これだけで、防犯レベルは大きく上がります。

お金をかけるなら優先すべきもの

  1. 防犯ブザー(500円〜1,500円) 最もコスパが高い防犯グッズ。音が大きく、LED付きのものがおすすめ。

  2. スマホ用ストラップ(300円〜1,000円) ひったくり防止に。手首に通せるタイプがベスト。

  3. 反射材・LEDライト(500円〜2,000円) 自分の存在をアピールし、車や自転車からの事故を防ぐ。

  4. 骨伝導イヤホン(5,000円〜15,000円) どうしても音楽を聴きたい人向け。周囲の音も聞こえる。

  5. スマートウォッチ(1万円〜) スマホを見なくても通知を確認できる。緊急SOS機能付きのものも。

予算があれば、これらを検討してみてください。ただし、一番大切なのは「行動を変えること」です。
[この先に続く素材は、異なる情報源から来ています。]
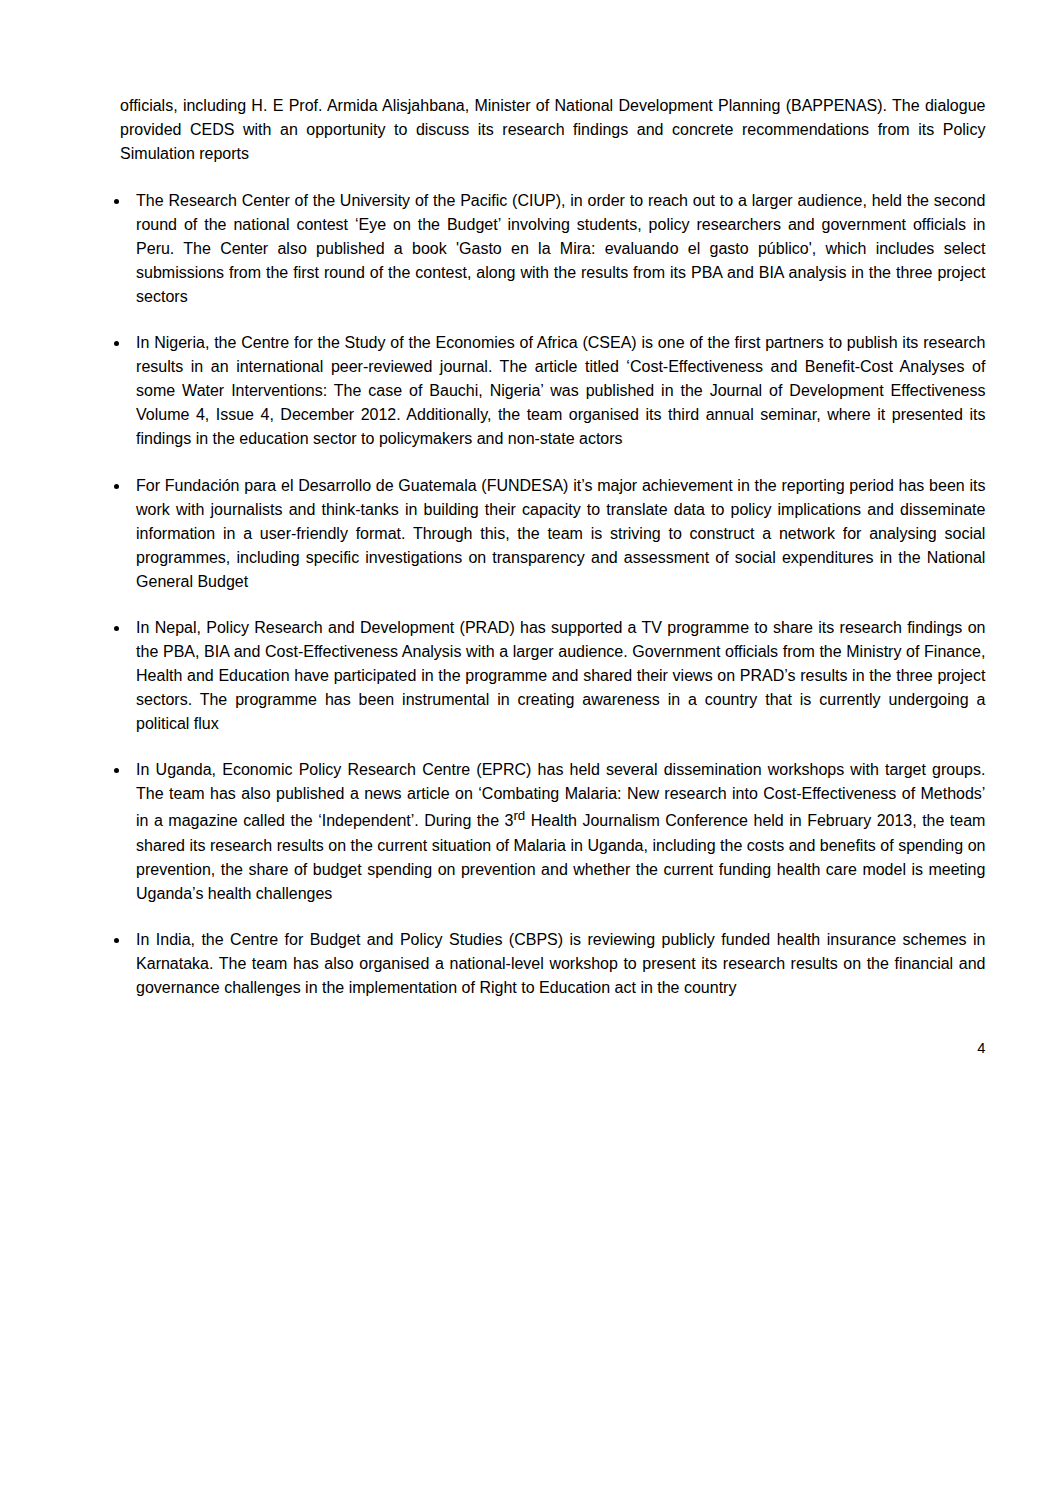officials, including H. E Prof. Armida Alisjahbana, Minister of National Development Planning (BAPPENAS). The dialogue provided CEDS with an opportunity to discuss its research findings and concrete recommendations from its Policy Simulation reports
The Research Center of the University of the Pacific (CIUP), in order to reach out to a larger audience, held the second round of the national contest ‘Eye on the Budget’ involving students, policy researchers and government officials in Peru. The Center also published a book 'Gasto en la Mira: evaluando el gasto público', which includes select submissions from the first round of the contest, along with the results from its PBA and BIA analysis in the three project sectors
In Nigeria, the Centre for the Study of the Economies of Africa (CSEA) is one of the first partners to publish its research results in an international peer-reviewed journal. The article titled ‘Cost-Effectiveness and Benefit-Cost Analyses of some Water Interventions: The case of Bauchi, Nigeria’ was published in the Journal of Development Effectiveness Volume 4, Issue 4, December 2012. Additionally, the team organised its third annual seminar, where it presented its findings in the education sector to policymakers and non-state actors
For Fundación para el Desarrollo de Guatemala (FUNDESA) it’s major achievement in the reporting period has been its work with journalists and think-tanks in building their capacity to translate data to policy implications and disseminate information in a user-friendly format. Through this, the team is striving to construct a network for analysing social programmes, including specific investigations on transparency and assessment of social expenditures in the National General Budget
In Nepal, Policy Research and Development (PRAD) has supported a TV programme to share its research findings on the PBA, BIA and Cost-Effectiveness Analysis with a larger audience. Government officials from the Ministry of Finance, Health and Education have participated in the programme and shared their views on PRAD’s results in the three project sectors. The programme has been instrumental in creating awareness in a country that is currently undergoing a political flux
In Uganda, Economic Policy Research Centre (EPRC) has held several dissemination workshops with target groups. The team has also published a news article on ‘Combating Malaria: New research into Cost-Effectiveness of Methods’ in a magazine called the ‘Independent’. During the 3rd Health Journalism Conference held in February 2013, the team shared its research results on the current situation of Malaria in Uganda, including the costs and benefits of spending on prevention, the share of budget spending on prevention and whether the current funding health care model is meeting Uganda’s health challenges
In India, the Centre for Budget and Policy Studies (CBPS) is reviewing publicly funded health insurance schemes in Karnataka. The team has also organised a national-level workshop to present its research results on the financial and governance challenges in the implementation of Right to Education act in the country
4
まとめ|夜道でスマホを見ない、それだけで人生が変わる

夜道でスマホを見ること。それは、犯罪者に「私は無防備です」と伝えているようなものです。

でも、今日からこの習慣を変えるだけで、あなたの安全度は格段に上がります。

この記事のポイントをおさらい

  • 夜道でスマホを見る人は、犯罪者に狙われやすい
  • 「周りを見ているから大丈夫」は勘違い
  • どうしても見る場合は、立ち止まって壁を背にする
  • イヤホンは外す、事前に道を確認する
  • スマホは防犯ツールとしても活用できる
  • 「警戒している」姿勢を見せることが大切
  • まずはお金をかけずにできることから

防犯は、特別なことではありません。日常のちょっとした意識と行動の積み重ねです。

今日から、この1つだけでも実践してください

帰り道、スマホを見たくなったら、立ち止まる。それだけです。

たったそれだけで、あなた自身と、あなたの大切な人を守ることができます。

この記事を読んでくれた方が、少しでも安全に、安心して夜道を歩けるようになることを願っています。そして、もしよければ、この記事を家族や友人にも共有してください。

「知っている」ことが、「守る」ことにつながります。